April 7 (UPI) -- Technologies designed to convert CO2 into biofuels and useful chemicals have mostly been confined to the laboratory, limited in their scale and efficiency -- until now.
Engineers in South Korea have developed a large-scale electrochemical CO2 conversion system, as well as a scalable method for producing the catalyst.
The new sea urchin-shaped nano copper catalyst electrode -- described Wednesday in the journal Nano Energy -- is able to convert CO2 into large quantities of ethylene, a hydrocarbon used to make plastics, synthetic rubber and common materials.
"The findings of this study are expected to make a substantial contribution to the commercialization of an electrochemical carbon dioxide conversion system," study lead author Hyung-Suk Oh, researcher at the Korean Institute of Science and Technology, said in a news release.
The copper catalyst features an array of irregular spines -- long and short, thick and thick -- recalling the appearance of a sea urchin.

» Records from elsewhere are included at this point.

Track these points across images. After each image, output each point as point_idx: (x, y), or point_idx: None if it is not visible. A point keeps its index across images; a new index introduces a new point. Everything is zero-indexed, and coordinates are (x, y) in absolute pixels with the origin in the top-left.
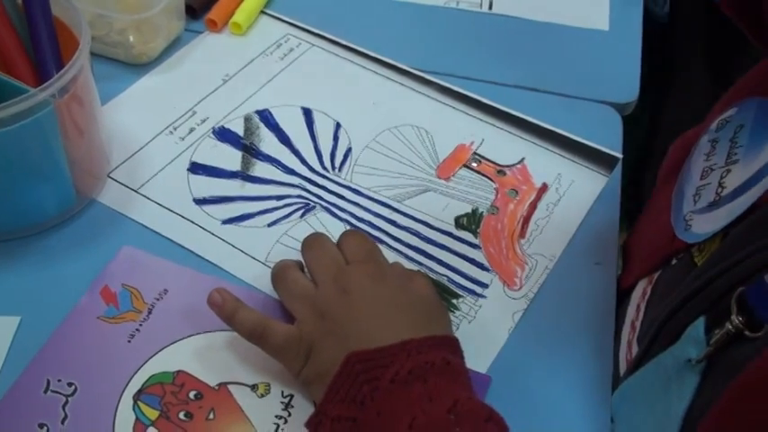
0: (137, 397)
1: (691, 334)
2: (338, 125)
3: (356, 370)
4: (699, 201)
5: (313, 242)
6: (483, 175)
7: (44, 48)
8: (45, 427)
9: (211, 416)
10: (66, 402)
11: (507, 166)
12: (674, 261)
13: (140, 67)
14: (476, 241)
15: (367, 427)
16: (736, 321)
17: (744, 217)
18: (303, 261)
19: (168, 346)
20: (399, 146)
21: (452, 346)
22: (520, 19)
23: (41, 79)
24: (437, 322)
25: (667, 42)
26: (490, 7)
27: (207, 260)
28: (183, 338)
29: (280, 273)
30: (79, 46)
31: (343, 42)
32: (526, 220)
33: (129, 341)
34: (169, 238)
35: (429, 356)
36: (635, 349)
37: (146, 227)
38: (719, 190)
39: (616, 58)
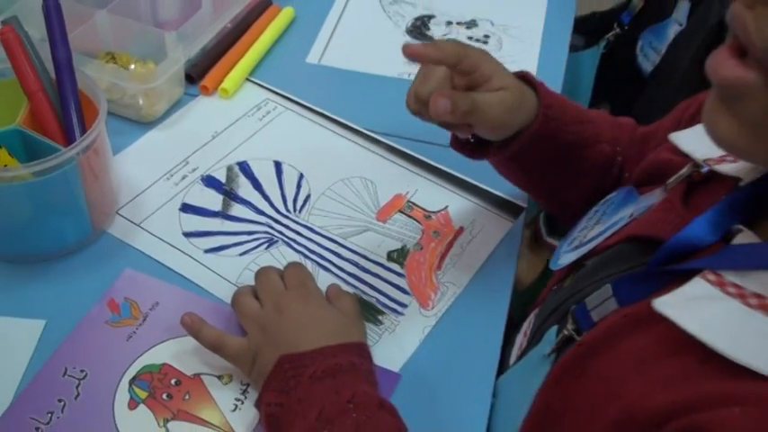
0: (132, 381)
1: (547, 337)
2: (301, 175)
3: (285, 368)
4: (571, 244)
5: (261, 273)
6: (413, 218)
7: (71, 114)
8: (63, 402)
9: (187, 397)
10: (79, 384)
11: (433, 212)
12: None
13: (146, 124)
14: (401, 271)
15: (290, 410)
16: (570, 329)
17: (588, 257)
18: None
19: (157, 344)
20: (349, 193)
21: (361, 351)
22: None
23: (68, 139)
24: (352, 333)
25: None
26: None
27: (191, 281)
28: (169, 339)
29: (235, 297)
30: (98, 115)
31: (311, 107)
32: (443, 255)
33: (128, 340)
34: (162, 263)
35: (339, 359)
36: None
37: (144, 253)
38: (581, 239)
39: None
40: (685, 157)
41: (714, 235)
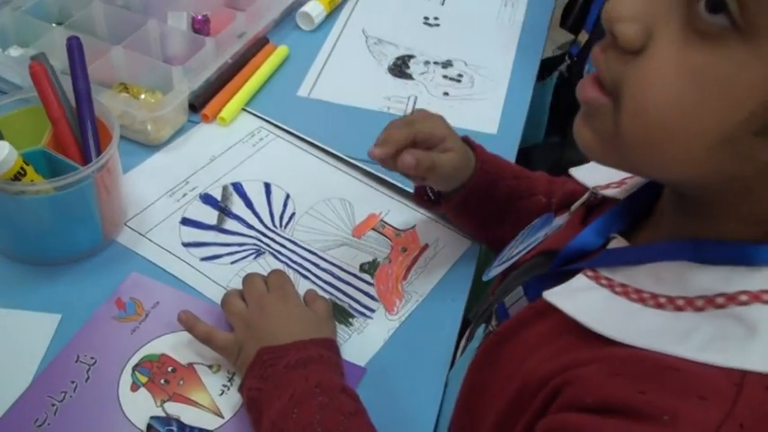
0: (134, 368)
1: (477, 334)
2: (288, 195)
3: (264, 359)
4: (500, 260)
5: (248, 278)
6: (385, 235)
7: (88, 139)
8: (75, 383)
9: (181, 382)
10: (89, 369)
11: (402, 230)
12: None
13: (153, 147)
14: (371, 281)
15: (267, 393)
16: (494, 325)
17: (512, 270)
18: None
19: (157, 338)
20: (329, 212)
21: (330, 345)
22: None
23: (85, 159)
24: (323, 330)
25: None
26: (412, 112)
27: (188, 284)
28: (167, 334)
29: (225, 298)
30: (112, 140)
31: (299, 135)
32: (409, 268)
33: (132, 333)
34: (164, 269)
35: (310, 351)
36: None
37: (148, 260)
38: (508, 256)
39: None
40: (586, 187)
41: (597, 242)
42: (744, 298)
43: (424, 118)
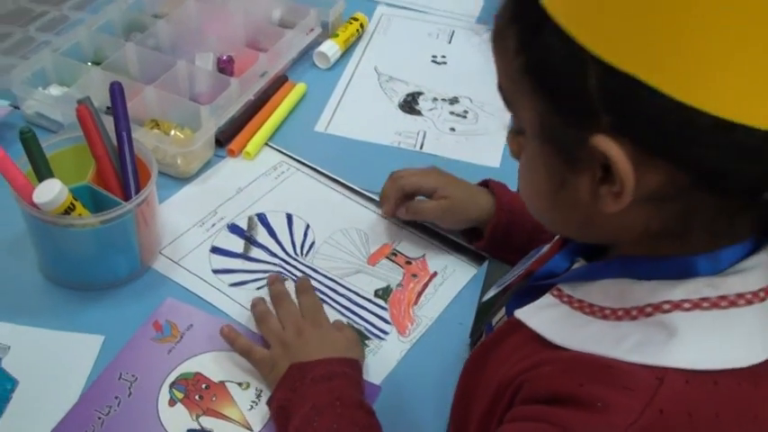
0: (171, 385)
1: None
2: (308, 225)
3: (293, 373)
4: (498, 283)
5: (282, 303)
6: (397, 263)
7: (128, 175)
8: (118, 399)
9: (214, 398)
10: (131, 385)
11: (413, 259)
12: None
13: (183, 180)
14: (385, 305)
15: (294, 403)
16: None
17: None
18: (274, 310)
19: (191, 357)
20: (346, 241)
21: (355, 365)
22: (438, 156)
23: (125, 193)
24: (351, 352)
25: None
26: (421, 147)
27: (218, 308)
28: (201, 354)
29: (262, 316)
30: (150, 177)
31: (318, 168)
32: (420, 294)
33: (168, 353)
34: (196, 294)
35: (335, 368)
36: None
37: (182, 285)
38: (503, 279)
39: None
40: None
41: (563, 265)
42: (666, 307)
43: (412, 174)
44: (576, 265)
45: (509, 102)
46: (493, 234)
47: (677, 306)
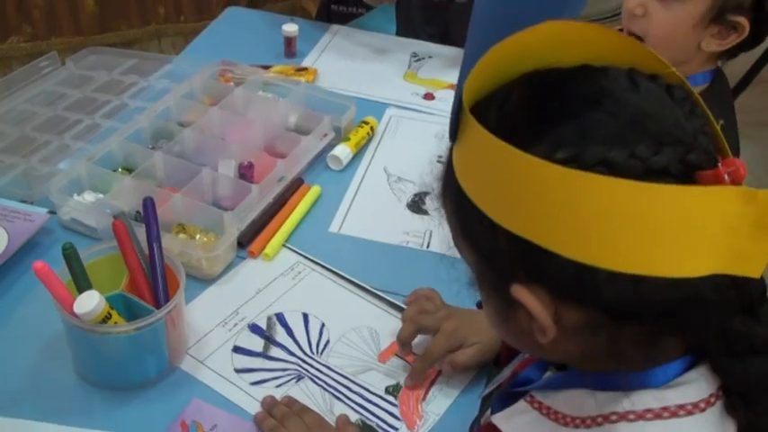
0: None
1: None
2: (323, 324)
3: None
4: (493, 381)
5: (288, 420)
6: (406, 361)
7: (158, 283)
8: None
9: None
10: None
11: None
12: None
13: (207, 281)
14: (395, 402)
15: None
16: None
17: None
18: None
19: None
20: (358, 340)
21: None
22: (444, 255)
23: (156, 298)
24: None
25: None
26: (428, 246)
27: (240, 407)
28: None
29: (271, 428)
30: (180, 286)
31: (332, 269)
32: (427, 390)
33: None
34: (220, 393)
35: None
36: None
37: (206, 385)
38: (497, 378)
39: None
40: None
41: (540, 373)
42: (614, 418)
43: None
44: (547, 373)
45: (458, 249)
46: (507, 352)
47: (623, 417)
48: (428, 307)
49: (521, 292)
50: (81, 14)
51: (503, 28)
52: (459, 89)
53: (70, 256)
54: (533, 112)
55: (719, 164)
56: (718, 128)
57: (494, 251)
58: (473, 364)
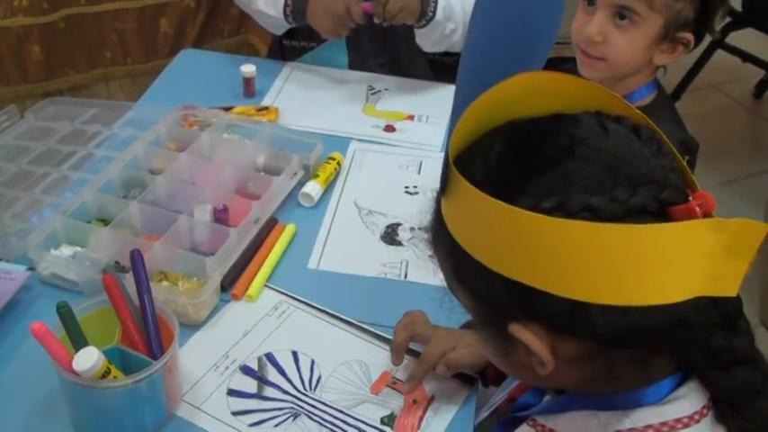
0: None
1: None
2: (313, 361)
3: None
4: (488, 405)
5: None
6: (397, 390)
7: (150, 334)
8: None
9: None
10: None
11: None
12: None
13: (194, 327)
14: None
15: None
16: None
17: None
18: None
19: None
20: (349, 373)
21: None
22: (421, 284)
23: (150, 351)
24: None
25: None
26: (405, 276)
27: None
28: None
29: None
30: (174, 336)
31: (315, 305)
32: (421, 417)
33: None
34: None
35: None
36: None
37: (206, 431)
38: (492, 401)
39: None
40: None
41: (538, 398)
42: None
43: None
44: (546, 397)
45: (453, 293)
46: (496, 374)
47: None
48: (418, 320)
49: (519, 331)
50: (27, 63)
51: (486, 82)
52: (447, 142)
53: (65, 315)
54: (515, 164)
55: (690, 198)
56: (684, 163)
57: (490, 294)
58: (467, 363)
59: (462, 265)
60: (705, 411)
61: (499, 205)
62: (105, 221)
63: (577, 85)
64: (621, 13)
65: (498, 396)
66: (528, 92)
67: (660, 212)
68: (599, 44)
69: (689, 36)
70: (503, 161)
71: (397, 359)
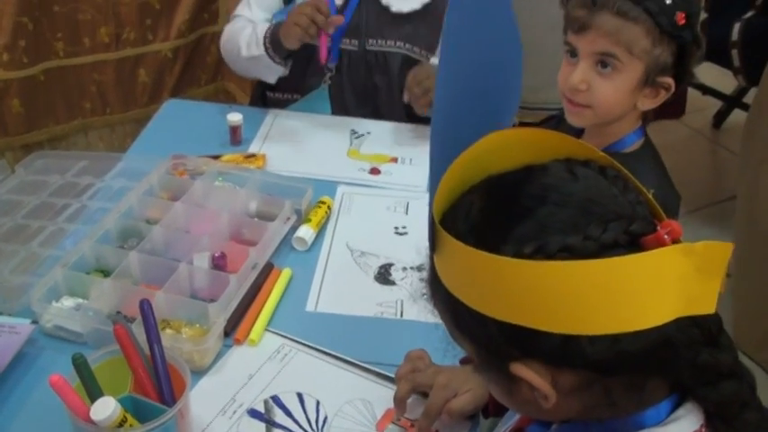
0: None
1: None
2: (318, 402)
3: None
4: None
5: None
6: (402, 427)
7: (162, 381)
8: None
9: None
10: None
11: (415, 420)
12: None
13: (199, 373)
14: None
15: None
16: None
17: None
18: None
19: None
20: (354, 412)
21: None
22: (418, 321)
23: (162, 398)
24: None
25: None
26: (401, 315)
27: None
28: None
29: None
30: (186, 384)
31: (315, 346)
32: None
33: None
34: None
35: None
36: None
37: None
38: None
39: None
40: None
41: (545, 429)
42: None
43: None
44: (554, 426)
45: (456, 341)
46: (496, 407)
47: None
48: (419, 365)
49: (519, 369)
50: (7, 116)
51: (457, 146)
52: (431, 205)
53: (81, 366)
54: (494, 217)
55: (658, 227)
56: (650, 195)
57: (487, 338)
58: (469, 409)
59: (459, 314)
60: (703, 430)
61: (485, 255)
62: (104, 272)
63: (545, 137)
64: (603, 62)
65: (504, 426)
66: (500, 149)
67: (632, 244)
68: (584, 92)
69: (669, 81)
70: (483, 215)
71: (400, 412)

The catalyst's unique shape helps it convert CO2 with greater efficiency while using less electricity.
Equally as important, production of the stackable catalyst can be easily scaled.
Researchers were able to boost the efficiency of the catalyst by adding copper hydroxide and copper oxide, a pair of alkaline substances.
Real-time imaging instruments, including X-ray absorption spectroscopy, revealed the benefits of the catalyst's unique chemical properties during the reactive process.
"Our findings provide a new strategy for converting CO2 to C2H4, which is expected to accelerate the commercialization of high-value chemical production through electrochemical CO2 reduction," the researchers wrote in their paper.
The scientists said they plant to scale their technology in followup tests, with the hopes of preparing the catalyst for commercialization.